+++ GIVEN INFORMATION
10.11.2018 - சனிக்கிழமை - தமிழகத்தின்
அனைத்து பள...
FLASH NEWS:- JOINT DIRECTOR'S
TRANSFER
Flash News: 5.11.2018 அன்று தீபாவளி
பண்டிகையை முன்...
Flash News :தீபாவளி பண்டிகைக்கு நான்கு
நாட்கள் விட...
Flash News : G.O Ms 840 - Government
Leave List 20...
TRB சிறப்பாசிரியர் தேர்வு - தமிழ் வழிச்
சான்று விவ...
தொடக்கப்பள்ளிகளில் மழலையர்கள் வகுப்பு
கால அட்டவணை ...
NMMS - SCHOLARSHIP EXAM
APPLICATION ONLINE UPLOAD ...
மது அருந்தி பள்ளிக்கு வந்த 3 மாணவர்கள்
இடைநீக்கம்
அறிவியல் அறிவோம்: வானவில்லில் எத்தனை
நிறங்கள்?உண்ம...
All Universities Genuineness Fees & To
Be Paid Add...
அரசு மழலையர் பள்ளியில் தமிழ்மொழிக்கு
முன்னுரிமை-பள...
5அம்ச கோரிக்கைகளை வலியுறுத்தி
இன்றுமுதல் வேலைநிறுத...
++++++
+++ GIVEN INFORMATION
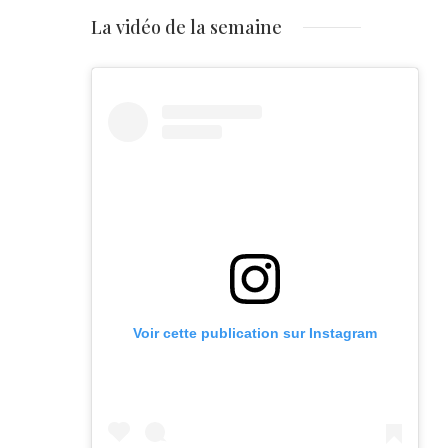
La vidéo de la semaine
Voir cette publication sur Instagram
++++++
+++ GIVEN INFORMATION
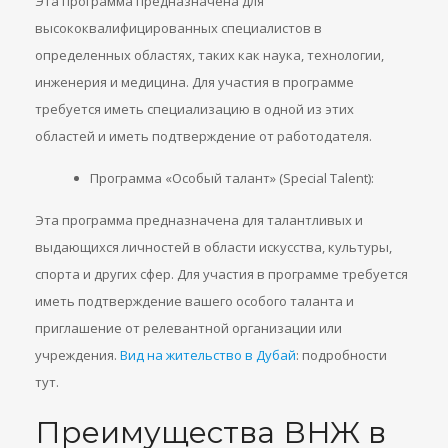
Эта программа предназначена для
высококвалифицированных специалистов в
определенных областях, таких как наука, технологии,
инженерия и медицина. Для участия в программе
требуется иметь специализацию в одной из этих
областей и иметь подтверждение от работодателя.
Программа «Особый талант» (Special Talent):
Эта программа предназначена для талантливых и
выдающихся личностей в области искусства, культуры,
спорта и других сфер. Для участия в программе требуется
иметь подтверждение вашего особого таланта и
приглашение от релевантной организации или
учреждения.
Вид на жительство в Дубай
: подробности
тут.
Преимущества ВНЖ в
++++++
» **WHAT YOU SHOULD DO**:
Copy word for word the lines in the entries above, starting at the line containing "La vidéo de la semaine" and ending at the line containing "Voir cette publication sur Instagram", with both of those lines included.

» **OUTPUT OF THE TASK**:
La vidéo de la semaine
Voir cette publication sur Instagram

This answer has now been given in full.